Reprenant leur déambulation, les aumôniers découvrent des locaux qui abritent à la foi

s un restaurant et un centre de formation, pour des jeunes et des moins jeunes au service de salle et à la cuisine. La cible précisément, ce sont des personnes aux pré-requis très bas qui ne peuvent entrer dans les écoles hôtelières. « Le souci de notre équipe pédagogique est de leur faire apprendre les savoirs de base pour leur permettre de calculer des proportions, les unités de mesures, comprendre les recettes, lire les fiches techniques », poursuit celui que salariés et stagiaires appellent chaleureusement « Belka ». Il souligne la difficulté d’inculquer des savoir-être (être fiable, notamment sur les horaires…) et un peu de culture, qui ne peuvent s’acquérir que par l’expérience. Pour lui, le plus important est de recruter des candidats motivés : « on est là pour donner de l’oxygène mais on ne peut respirer à la place des gens. On est très attentifs à l’humain mais on est aussi capables de taper sur la table quand cela ne va pas ». Le Relais a ainsi formé plus de 5 000 agents de restauration, cuisiniers et serveurs en salle depuis son ouverture. Yveline Michel, au sourire contagieux et rencontrée à la cafétéria, est arrivée en formation en 2018. Après avoir obtenue le titre professionnel de cuisinière, elle occupe depuis 2019 le poste de pâtissière. Elle se montre « fière d’avoir réalisé son rêve » et d’avoir trouvé sa place dans la société.

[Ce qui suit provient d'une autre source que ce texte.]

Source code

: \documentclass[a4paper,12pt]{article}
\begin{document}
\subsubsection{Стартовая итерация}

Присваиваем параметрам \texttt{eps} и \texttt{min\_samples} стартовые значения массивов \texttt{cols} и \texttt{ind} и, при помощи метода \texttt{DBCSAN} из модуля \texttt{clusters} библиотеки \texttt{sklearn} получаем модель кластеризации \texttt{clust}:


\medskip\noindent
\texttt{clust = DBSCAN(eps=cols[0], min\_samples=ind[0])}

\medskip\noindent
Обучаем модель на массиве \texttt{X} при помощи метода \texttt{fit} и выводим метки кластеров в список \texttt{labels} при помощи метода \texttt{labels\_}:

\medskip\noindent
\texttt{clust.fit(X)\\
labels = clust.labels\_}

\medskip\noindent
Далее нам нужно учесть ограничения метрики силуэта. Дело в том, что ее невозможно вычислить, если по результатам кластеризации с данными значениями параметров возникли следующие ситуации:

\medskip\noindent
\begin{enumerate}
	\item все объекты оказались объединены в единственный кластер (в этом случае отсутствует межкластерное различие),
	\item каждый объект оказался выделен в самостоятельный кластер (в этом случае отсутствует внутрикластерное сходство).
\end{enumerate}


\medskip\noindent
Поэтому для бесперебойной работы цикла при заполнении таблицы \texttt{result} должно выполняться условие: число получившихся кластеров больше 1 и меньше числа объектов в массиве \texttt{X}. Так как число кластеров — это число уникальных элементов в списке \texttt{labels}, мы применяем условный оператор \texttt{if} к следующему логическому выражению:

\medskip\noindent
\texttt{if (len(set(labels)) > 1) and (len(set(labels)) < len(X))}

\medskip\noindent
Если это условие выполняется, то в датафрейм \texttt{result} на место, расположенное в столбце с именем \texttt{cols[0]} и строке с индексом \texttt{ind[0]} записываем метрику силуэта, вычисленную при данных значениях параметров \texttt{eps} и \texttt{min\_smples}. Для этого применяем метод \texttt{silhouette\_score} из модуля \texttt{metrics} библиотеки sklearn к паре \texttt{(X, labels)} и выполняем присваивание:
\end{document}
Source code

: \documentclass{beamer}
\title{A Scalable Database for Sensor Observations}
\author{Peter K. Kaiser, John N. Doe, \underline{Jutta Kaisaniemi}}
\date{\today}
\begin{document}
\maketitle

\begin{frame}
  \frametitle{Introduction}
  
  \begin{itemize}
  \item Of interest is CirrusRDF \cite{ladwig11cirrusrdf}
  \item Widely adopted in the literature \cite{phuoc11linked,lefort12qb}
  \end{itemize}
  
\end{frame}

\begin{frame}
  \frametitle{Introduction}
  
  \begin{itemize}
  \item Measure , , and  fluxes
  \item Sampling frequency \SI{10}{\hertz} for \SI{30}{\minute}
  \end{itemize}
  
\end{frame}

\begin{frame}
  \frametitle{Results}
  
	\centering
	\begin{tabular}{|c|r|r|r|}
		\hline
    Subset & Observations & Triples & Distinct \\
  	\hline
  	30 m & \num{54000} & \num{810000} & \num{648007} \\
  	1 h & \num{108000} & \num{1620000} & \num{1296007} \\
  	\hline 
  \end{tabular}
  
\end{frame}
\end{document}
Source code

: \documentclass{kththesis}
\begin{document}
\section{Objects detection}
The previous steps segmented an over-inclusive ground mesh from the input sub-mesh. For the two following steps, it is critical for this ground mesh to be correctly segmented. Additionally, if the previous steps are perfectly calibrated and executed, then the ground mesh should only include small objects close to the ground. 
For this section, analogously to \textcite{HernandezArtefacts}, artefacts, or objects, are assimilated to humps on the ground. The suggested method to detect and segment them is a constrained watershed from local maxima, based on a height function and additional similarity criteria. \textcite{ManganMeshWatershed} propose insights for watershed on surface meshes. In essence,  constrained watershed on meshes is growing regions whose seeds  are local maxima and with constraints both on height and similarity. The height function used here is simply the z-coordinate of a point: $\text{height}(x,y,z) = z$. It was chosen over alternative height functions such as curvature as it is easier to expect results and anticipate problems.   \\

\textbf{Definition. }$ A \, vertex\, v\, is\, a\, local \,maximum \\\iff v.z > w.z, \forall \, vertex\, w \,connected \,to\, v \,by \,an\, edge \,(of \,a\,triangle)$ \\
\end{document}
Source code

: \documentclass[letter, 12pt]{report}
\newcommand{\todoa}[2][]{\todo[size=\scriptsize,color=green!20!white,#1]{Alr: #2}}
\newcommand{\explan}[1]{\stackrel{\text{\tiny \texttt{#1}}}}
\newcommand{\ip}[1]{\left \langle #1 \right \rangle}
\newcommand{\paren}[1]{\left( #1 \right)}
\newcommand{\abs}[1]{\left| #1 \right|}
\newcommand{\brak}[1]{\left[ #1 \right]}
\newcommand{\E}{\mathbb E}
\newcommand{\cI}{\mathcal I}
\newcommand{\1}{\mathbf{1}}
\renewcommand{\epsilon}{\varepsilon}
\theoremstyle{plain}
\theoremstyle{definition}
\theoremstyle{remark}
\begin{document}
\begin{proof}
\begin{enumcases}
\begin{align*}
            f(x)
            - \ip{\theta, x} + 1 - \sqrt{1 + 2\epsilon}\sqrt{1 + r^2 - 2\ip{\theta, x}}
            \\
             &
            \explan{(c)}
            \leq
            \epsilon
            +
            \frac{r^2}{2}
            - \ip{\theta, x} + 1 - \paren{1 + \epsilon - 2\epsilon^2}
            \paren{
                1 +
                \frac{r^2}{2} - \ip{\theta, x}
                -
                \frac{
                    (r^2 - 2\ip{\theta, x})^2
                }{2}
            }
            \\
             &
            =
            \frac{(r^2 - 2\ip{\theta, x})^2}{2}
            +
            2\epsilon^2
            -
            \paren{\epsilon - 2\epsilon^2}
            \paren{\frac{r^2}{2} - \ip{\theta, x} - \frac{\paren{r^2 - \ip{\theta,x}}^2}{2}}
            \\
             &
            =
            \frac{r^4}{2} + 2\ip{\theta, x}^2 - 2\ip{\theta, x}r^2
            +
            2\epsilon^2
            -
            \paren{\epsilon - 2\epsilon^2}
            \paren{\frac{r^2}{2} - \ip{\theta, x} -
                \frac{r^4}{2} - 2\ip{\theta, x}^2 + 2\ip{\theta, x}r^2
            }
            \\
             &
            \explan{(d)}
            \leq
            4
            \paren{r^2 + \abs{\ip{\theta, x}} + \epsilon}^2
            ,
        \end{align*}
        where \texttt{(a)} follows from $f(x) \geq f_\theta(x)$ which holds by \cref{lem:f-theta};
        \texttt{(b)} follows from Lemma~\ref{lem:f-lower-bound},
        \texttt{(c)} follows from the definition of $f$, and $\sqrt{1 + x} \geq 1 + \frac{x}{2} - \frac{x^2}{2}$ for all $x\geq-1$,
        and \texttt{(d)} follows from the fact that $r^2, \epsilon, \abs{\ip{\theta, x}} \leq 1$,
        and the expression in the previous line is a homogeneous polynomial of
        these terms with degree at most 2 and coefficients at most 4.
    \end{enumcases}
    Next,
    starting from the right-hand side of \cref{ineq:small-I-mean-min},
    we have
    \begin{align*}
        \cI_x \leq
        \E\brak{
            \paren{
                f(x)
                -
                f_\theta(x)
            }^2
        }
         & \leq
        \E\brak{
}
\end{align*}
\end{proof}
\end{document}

Flashback au début des années 2011. L’entreprise prend la forme d’une société coopérative d’intérêt collectif (SCIC). Grâce à cette entité nouvelle, « la gouvernance est portée par les usagers, les collectivités territoriales, les salariés et des personnes morales ». En pratique, le conseil d’administration (CA) comprend vingt personnes dont sont issus des groupes de travail se répartissant les tâches ; ces derniers sont composés aussi de sociétaires apportant leurs compétences précieuses (RH, communication, finance, gestion, juridique, hygiène et sécurité…). Le projet, qui s’est structuré au fil du temps, appartient à tous ; la SCIC permet de le faire porter par le plus grand nombre et a contribué à faire rentrer le tout dans un cadre juridique solidaire et citoyen.

À la question de l’avenir, Belka Kheder répond très simplement : « Je pense à la relève, j’ai donné tout ce que j’avais à donner durant trente ans » ; mais « une main toute seule n’applaudit pas et un chef d’orchestre sans musiciens ne peut pas faire de concert. Ma préoccupation quand je recrutais ces dernières années pour des postes stratégiques, c’était de trouver des gens partageant notre vision. On a pensé à une direction partagée mais le CA a décidé de me remplacer par quelqu’un venant d’une ONG, avec mission de mettre en place dans deux ou trois ans cette forme de direction. La relève est donc là ».

C’est fortifié par leur rencontre avec un homme à l’énergie inépuisable, déployant un humanisme au service de l’insertion d’un public défavorisé, que le groupe MCC quitte Pantin pour regagner Issy-les-Moulineaux.